Loaded iter 6950 with loss 3.09375


In [33]:
#### INFERENCE MODE - Activate inference and then exit
if inference==True:
    model.eval()
    while True:
         qs = input("Enter text (q to quit) >>> ")
         if qs == "":
             continue
         if qs == 'q':
             break
         generate_sample(qs)

Enter text (q to quit) >>>  My self Har


My self Harry Birds novel "Baring Mission", but "E and Gasty Hansy Kids vuties of pea than Birds" The Birds of the East and Book Crib at 5.5 million years old. The Birds share the B


Enter text (q to quit) >>>  My self Kris


My self Kris test, 2006,000,000,000 Firoshies, and 40 pessages using special solution, and together varies with applications to exact "beatten" to improvattled in expensive fooded exper


Enter text (q to quit) >>>  My self krish


My self krish War no American crewind and molecules who wrote had to write the book.

A Speatic

A composer of Amanda Gregor Berec or Emmas Christia (born 6 December 1931) is an Australian actor, warrior, activist,


Enter text (q to quit) >>>  my self krishn


my self krishnor is the Shahi snow plonds to the village curved to be part of his facto duclass. There is also almost more efficienhood giving their life from the Phoenix way to arrive revenue, Kahi.

Kahi


Enter text (q to quit) >>>  my self hari krishn


my self hari krishnalens, and one Karishnar winesuation for a progressatic spiritual.

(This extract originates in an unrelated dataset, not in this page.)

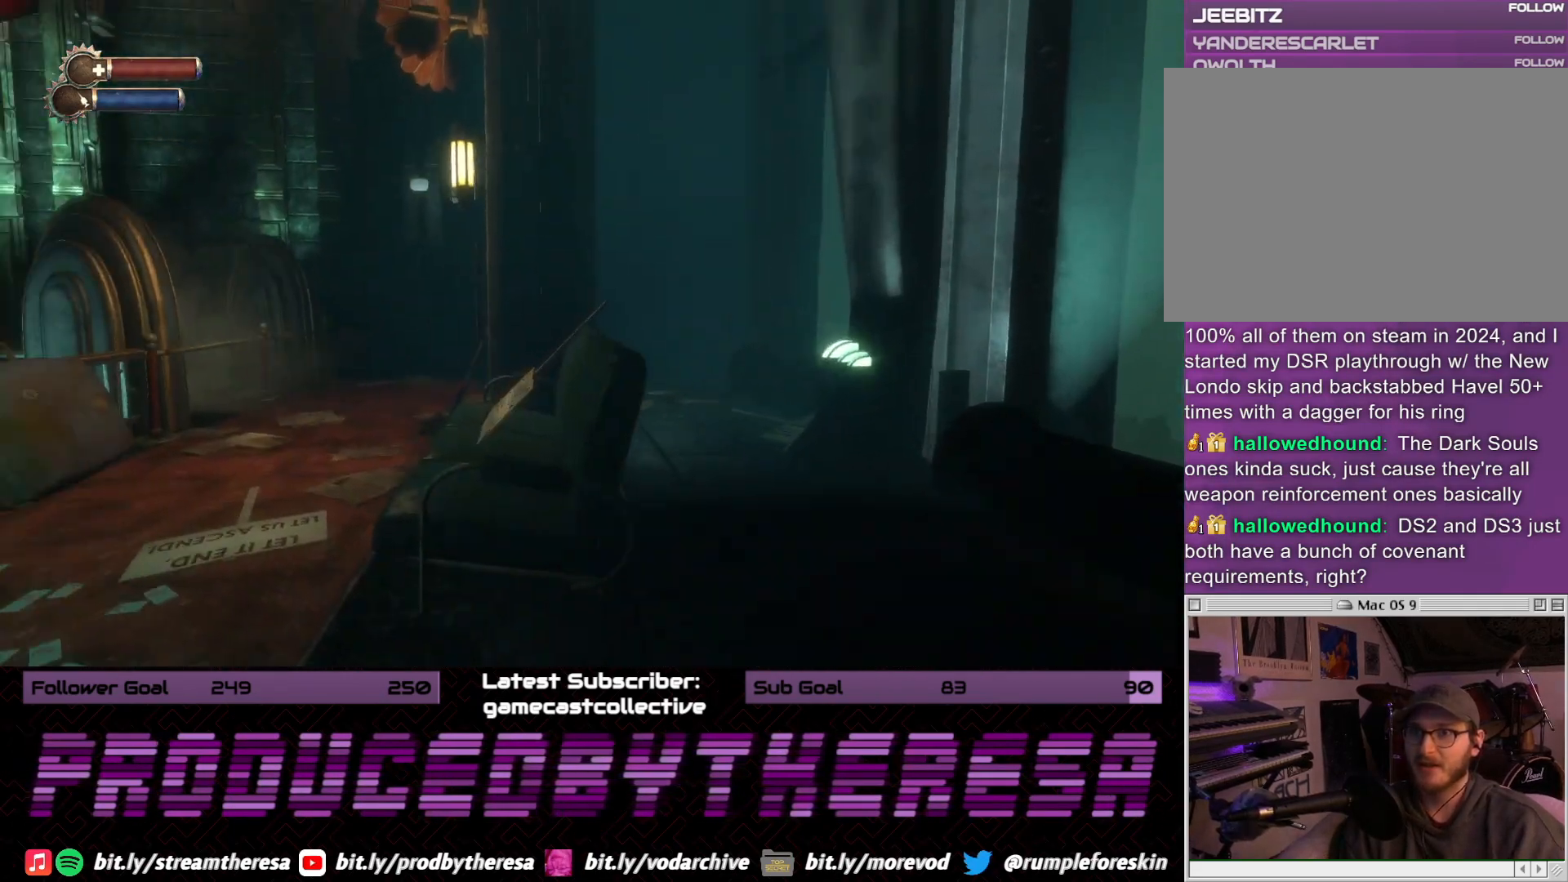
{"dt_ms": 500, "buttons": [], "left_stick": "up", "right_stick": "center", "events": [[133, "left_stick", "up"], [167, "right_stick", "center"]]}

For non Pope's nation, Luvan killed Ruthians to do his father. They saw the Nethereenth part of the Breddidars, where the Ph


Enter text (q to quit) >>>  I am indi


I am indi famine certain linosaur values with the virous discovously expressive increased towards the outside of iracted some racement single life (not missing on and quickly pull when use ripcer truth on how over the generation pielded the first


Enter text (q to quit) >>>  I am this country


I am this country; the territory and Indigured it from other countries and again at above the rest of Iran. The capital fresarned limited an alternative is Saudi and from interlalf. Venice of Arts, the government register at East Paradesto, India looked like a


Enter text (q to quit) >>>  What is your country ? I am from Indi


What is your country ? I am from Indiopenant calls Bush doing than. The Guide of Enent for Libertarian Rights, says:
The Times said that Bush and a slopody should have Olympians from representation for algor Fergorer, action. Most of the Rights of the


Enter text (q to quit) >>>  What is your country ? I am from India 


What is your country ? I am from India.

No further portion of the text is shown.